Te regarder ? Toute ma vie je t’ai regardé. Je t’ai même admiré, souvent. Tu es tellement fier. Tu as tellement bonne allure, toujours. Que je te regarde, que je te fasse un sourire satisfait. Tu veux que je te répète que tu es le roi du monde ? repu de toi-même. Je t’ai toujours regardé et j’ai toujours obéi à tes fantasmes. Et maintenant, quoi ?

Et il parle parle parle. Moi, je me retiens aux parois. L’aiguillage. Le train est nerveux. Le train a une boule au ventre. Et cette boule, c’est moi. On arrive, on freine. On ouvre. Je me précipite avant que d’être expulsé, dehors. Je me sauve. Maquillé en sueur, je bouscule le garçon manqué qui sort comme moi. Je m’excuse. Elle s’essuie. Elle embrasse sa blonde. Je vous l’ai dit. Ça se voit.

Je regarde mon portable. Il est 14:12. J’ai rendez-vous à côté dans dix-huit minutes. J’ai du temps. Je m’assieds sur le banc, sur le quai 5. Le banc est quelconque et insignifiant. Il est exactement comme cet homme vautré sur le banc, suant, vomi par le garçon manqué et sa pétasse blonde. Par terre la cravate. Mon veston aux clochards. Des auréoles sur ma chemise. J’ai chaud.

Septembre, mais j’ai chaud. Je suis sale. Et moche. Et minable. Moi, le surhomme, je suis prêt. Minable dans ma fuite. Prêt pour l’avenir. Car mon rendez-vous n’a que 17 ans et trois jours de fugue derrière lui. Autant dire que tout est devant. Moi, j’ai tout derrière : deux fils que j’aime, quatre ans, six ans, une femme que j’aime, un travail. Lui devant.

Je me lève du banc, sur le quai 5, et m’assieds sur une vieille chaise en bois, devant une table, devant la porte de ce bistrot populaire, lieu de mon rendez-vous. C’est bruyant moite. C’est sale collant. C’est bondé. Il y a des tables avec des mammifères tout autour. Il y a aussi une table avec deux femmes : le garçon manqué et son secret blond. Je suis surpris, puis plus du tout. C’est logique. Les secrets s’attirent. Les bistrots populaires les attirent. Le garçon manqué y est venu avec le sien. J’y suis venu pour attendre le mien.
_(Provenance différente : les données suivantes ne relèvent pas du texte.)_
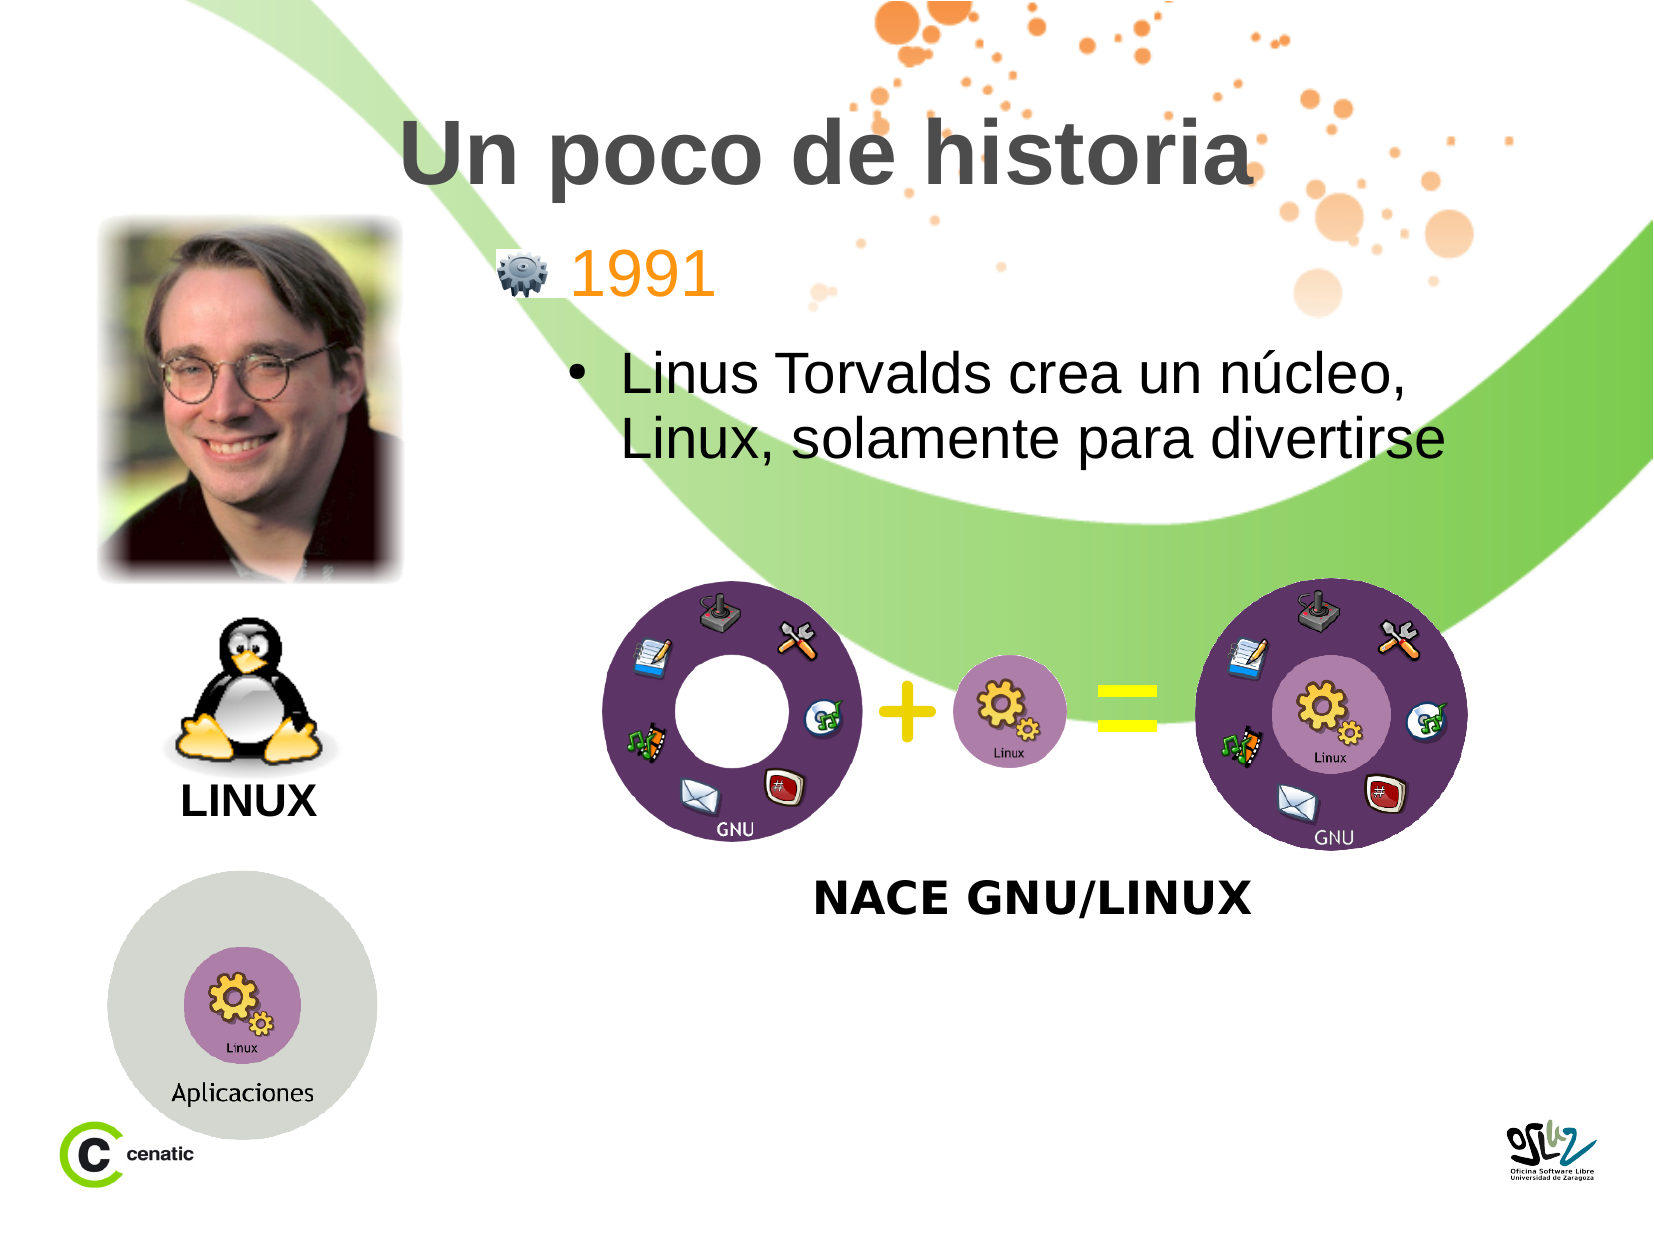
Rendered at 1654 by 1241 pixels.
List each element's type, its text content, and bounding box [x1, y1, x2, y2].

picture [183, 0, 1653, 755]
text_box LINUX [165, 767, 343, 834]
picture [1174, 566, 1483, 863]
list 1991 Linus Torvalds crea un núcleo, Linux, solamente para divertirse [478, 236, 1571, 1137]
text_box NACE GNU/LINUX [797, 864, 1269, 934]
picture [64, 174, 478, 815]
picture [59, 858, 390, 1188]
picture [1505, 1119, 1600, 1182]
picture [577, 566, 1105, 863]
title Un poco de historia [82, 49, 1571, 257]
2h27 sur la pendule tordue clouée au-dessus du bar. Un appel manqué et 14:37 sur mon portable. Ça pue encore la fondue. Tant mieux, parce que ce n’est pas mieux chez moi. Pourquoi ici ? Pourquoi Jean a-t-il choisi ce zoo ? Aime-t-il venir ici ? A 17 ans, on ne fréquente pas. 2h34 sur la pendule clouée. C’est quoi tous ces énergumènes qui trainent dans les bistrots à deux heures trente-quatre de l’après-midi ? Ils n’ont pas de travail ? Ils n’ont pas de maison ? Ils n’ont pas de respect ? N’ont-ils pas encore compris qu’ici, c’est le bistrot des secrets. C’est le bistrot de mon secret. Allez travailler ! Du vent, bande d’assistés ! Jean n’est pas comme vous. Jean est jeune, dynamique, beau. Tout est devant lui, tout est pour lui. Tout est à lui. Je suis à lui.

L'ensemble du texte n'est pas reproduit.